Gala and looking forward
The day’s events were concluded with the 20th Anniversary Gala, which was held at Nieuwspoort which is located in the building of the Dutch House of Representatives. This event was organised by a committed group of students serving as part of the IRSA Board. It was a gathering of 150 participants across all generations of MIRD to celebrate this momentous occasion.
After the day’s success, the MIRD programme is looking forward to continue fostering the relationships forged in the programme between staff, students, alumni, and faculty for another twenty years and hopefully longer.

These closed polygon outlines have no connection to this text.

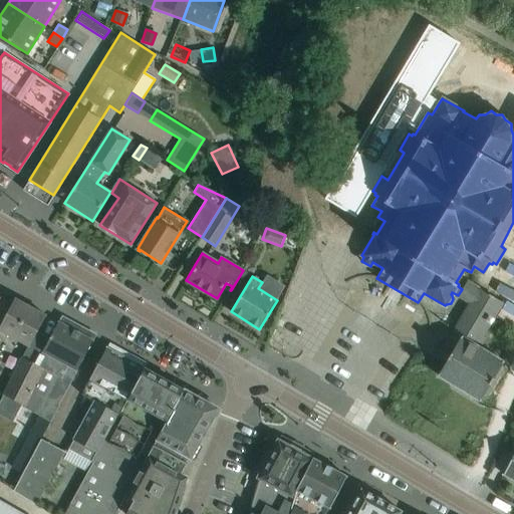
[(482,335),(502,302),(467,281),(462,289),(458,295),(470,302),(444,345),(443,344),(436,355),(446,361),(438,374),(480,400),(503,361),(479,347),(485,337),(482,335)]
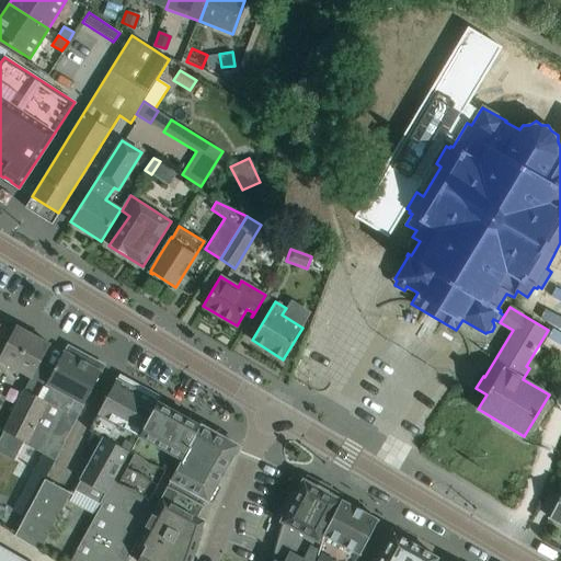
[(0,361),(29,376),(31,377),(49,343),(48,343),(47,344),(35,338),(36,336),(16,327),(0,357),(0,361)]
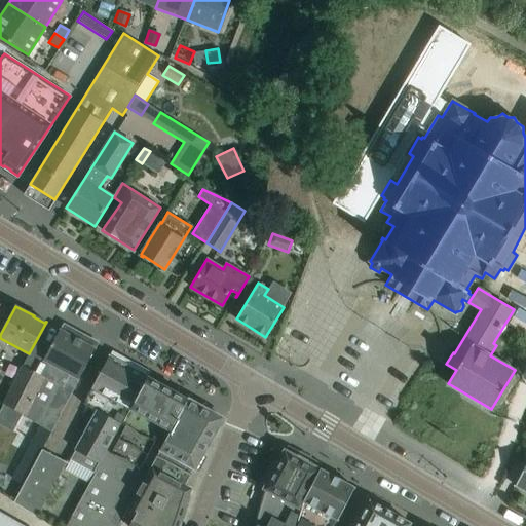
[(17,493),(41,450),(51,429),(61,415),(59,414),(95,348),(75,338),(77,334),(64,327),(62,331),(60,330),(42,362),(29,353),(27,352),(2,405),(3,405),(0,410),(0,424),(12,431),(21,416),(39,425),(23,457),(6,488),(17,493)]
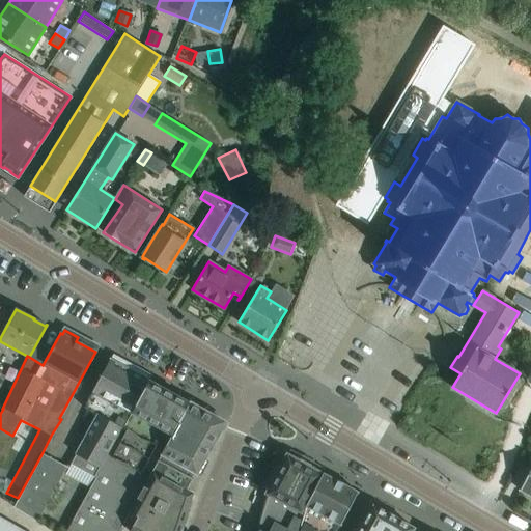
[(121,426),(146,379),(110,359),(92,392),(84,408),(98,414),(76,454),(68,470),(78,474),(79,470),(93,478),(120,426),(121,426)]
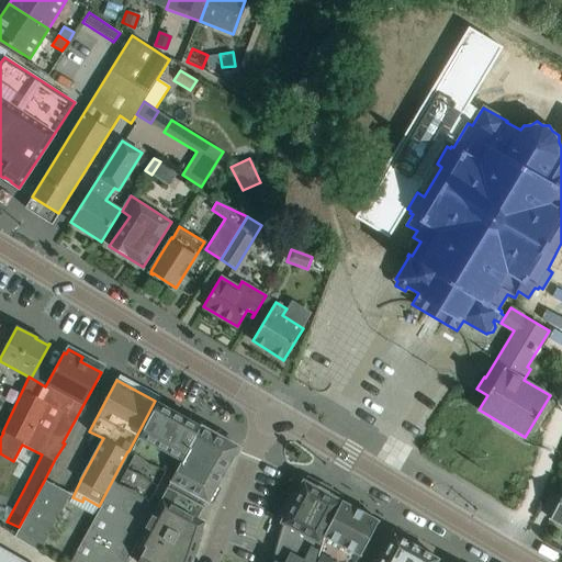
[(170,479),(199,425),(187,418),(186,420),(157,405),(159,403),(155,401),(128,451),(127,451),(99,506),(101,506),(70,561),(125,561),(132,551),(169,481),(170,479)]
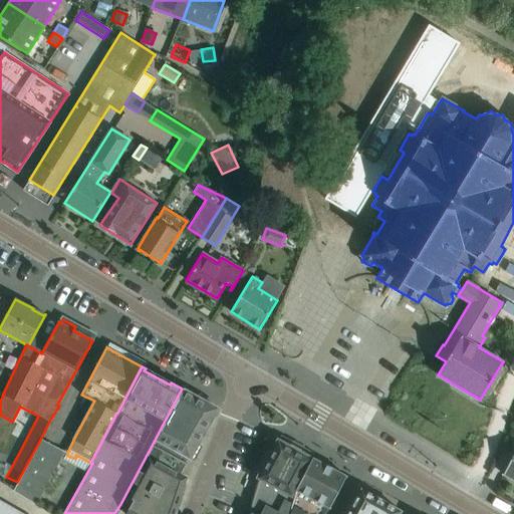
[(182,455),(189,459),(212,415),(210,405),(182,389),(156,438),(155,440),(182,455)]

Take a look at the photo album for an impression of the 20th MIRD anniversary:
Prof. Madeleine Hosli and Prof. Jan Melissen about MIRD
Professor Madeleine Hosli: The Master International Relations and Diplomacy (MIRD) programme started in fall 2003. I joined Leiden University on 1 January 2003 as an Associate Professor with one of my core mandates being to breathe life into this new programme. It was based on an initiative by the then Executive Board of Leiden University which felt it could be beneficial to create collaboration between Leiden University (then the Political Science Department) and the Netherlands Institute of International Relations, Clingendael. We took the MIRD programme across the hurdle of ‘Toets nieuwe opleiding’, which gave it its initial accreditation and started with a group of five students in 2003.
What makes the programme unique?
I quite frankly never believed I would be involved in MIRD for so many years as programme director. There is some ‘magic’ in MIRD that is hard to explain. It probably is the fact that students are selected to the programme based on their prior academic achievements and motivation. This creates a group dynamic that is not only very international, but also one amongst students with similar interests and a high level of engagement and motivation. Many of our students have obtained degrees at prominent international universities and when they join MIRD, they are eager to further learn and exchange ideas with classmates and teachers.
Professor Jan Melissen: I have been involved in the MIRD programme from the start, but for more than 15 years as an external lecturer. After almost eight years at a UK university I came back to the Netherlands in 2001 to take up a management position at the Clingendael Institute and in 2004 I became a part-time full professor at the University of Antwerp in Belgium. My contribution to the MIRD has been sort of on the side until I was seconded to ISGA in 2018 and became employed by Leiden University two years later. This was a little unconventional as most academic staff in the Netherlands are at the university for their entire career. My work in MIRD is now one of my great passions. You will not be surprised to hear that it feels like a second career and it fuels my motivation that my field of expertise, the study of diplomacy, has grown exponentially during the past 20 years.
What makes the programme unique?
The programme has been a pioneer in continental Europe and beyond. The programme has a unique identity that it combines the ambition of academic excellence with students’ exposure to the practice of international relations, mainly through the internship. Our students also engage with think tank experts - a somewhat different kind of species of researchers than university scholars. This helps our students to become boundary spanners who feel like fish in the water in different types of professional environments and this triple identity is precisely what makes me feel at home in MIRD.